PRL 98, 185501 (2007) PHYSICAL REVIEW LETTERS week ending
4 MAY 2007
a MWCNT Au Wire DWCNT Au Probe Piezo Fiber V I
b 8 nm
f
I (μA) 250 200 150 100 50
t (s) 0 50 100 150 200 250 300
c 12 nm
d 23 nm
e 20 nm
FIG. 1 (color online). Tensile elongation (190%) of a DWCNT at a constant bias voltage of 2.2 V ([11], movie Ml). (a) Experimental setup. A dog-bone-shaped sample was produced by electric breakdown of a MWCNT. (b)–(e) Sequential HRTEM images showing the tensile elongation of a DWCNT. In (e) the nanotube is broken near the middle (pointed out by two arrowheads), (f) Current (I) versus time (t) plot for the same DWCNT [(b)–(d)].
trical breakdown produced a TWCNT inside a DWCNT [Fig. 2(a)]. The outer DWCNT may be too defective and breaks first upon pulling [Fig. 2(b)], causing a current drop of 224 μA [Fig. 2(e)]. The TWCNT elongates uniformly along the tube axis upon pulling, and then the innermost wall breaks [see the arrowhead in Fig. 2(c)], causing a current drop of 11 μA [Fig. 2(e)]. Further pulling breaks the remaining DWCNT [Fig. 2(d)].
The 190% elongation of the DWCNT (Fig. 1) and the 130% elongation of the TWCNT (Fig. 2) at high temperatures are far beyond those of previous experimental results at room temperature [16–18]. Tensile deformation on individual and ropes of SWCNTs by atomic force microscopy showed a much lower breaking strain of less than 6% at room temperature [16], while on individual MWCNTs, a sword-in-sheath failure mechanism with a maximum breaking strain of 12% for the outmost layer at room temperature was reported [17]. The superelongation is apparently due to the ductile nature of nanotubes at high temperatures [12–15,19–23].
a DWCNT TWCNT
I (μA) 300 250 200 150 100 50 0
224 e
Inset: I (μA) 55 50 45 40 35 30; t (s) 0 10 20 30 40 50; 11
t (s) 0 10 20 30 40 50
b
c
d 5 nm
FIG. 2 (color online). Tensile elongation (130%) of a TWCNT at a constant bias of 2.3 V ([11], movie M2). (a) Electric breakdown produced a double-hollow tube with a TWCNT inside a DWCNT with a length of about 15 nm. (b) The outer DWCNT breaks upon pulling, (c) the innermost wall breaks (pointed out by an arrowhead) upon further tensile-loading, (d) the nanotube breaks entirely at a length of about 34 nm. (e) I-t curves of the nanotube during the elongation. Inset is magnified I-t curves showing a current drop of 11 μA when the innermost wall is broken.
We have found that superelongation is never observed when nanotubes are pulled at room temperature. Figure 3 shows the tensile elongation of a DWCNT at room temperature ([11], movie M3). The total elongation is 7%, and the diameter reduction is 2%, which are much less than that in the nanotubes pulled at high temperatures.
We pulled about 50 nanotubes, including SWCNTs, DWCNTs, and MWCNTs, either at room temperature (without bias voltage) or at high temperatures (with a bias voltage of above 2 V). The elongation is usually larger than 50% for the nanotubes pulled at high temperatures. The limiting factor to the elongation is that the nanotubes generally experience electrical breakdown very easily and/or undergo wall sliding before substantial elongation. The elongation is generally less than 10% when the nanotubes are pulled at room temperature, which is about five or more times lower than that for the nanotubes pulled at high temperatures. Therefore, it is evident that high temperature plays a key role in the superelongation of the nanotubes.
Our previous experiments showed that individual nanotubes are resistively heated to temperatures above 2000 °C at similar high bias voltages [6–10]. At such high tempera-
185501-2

* [WHAT IS REQUIRED]: Which lines run from the one holding "FIG. 2 (color" through the one holding "We have found" in the records above? Repeat them exactly, both included, and nothing more.

* [WORKED SOLUTION]:
FIG. 2 (color online). Tensile elongation (130%) of a TWCNT at a constant bias of 2.3 V ([11], movie M2). (a) Electric breakdown produced a double-hollow tube with a TWCNT inside a DWCNT with a length of about 15 nm. (b) The outer DWCNT breaks upon pulling, (c) the innermost wall breaks (pointed out by an arrowhead) upon further tensile-loading, (d) the nanotube breaks entirely at a length of about 34 nm. (e) I-t curves of the nanotube during the elongation. Inset is magnified I-t curves showing a current drop of 11 μA when the innermost wall is broken.
We have found that superelongation is never observed when nanotubes are pulled at room temperature. Figure 3 shows the tensile elongation of a DWCNT at room temperature ([11], movie M3). The total elongation is 7%, and the diameter reduction is 2%, which are much less than that in the nanotubes pulled at high temperatures.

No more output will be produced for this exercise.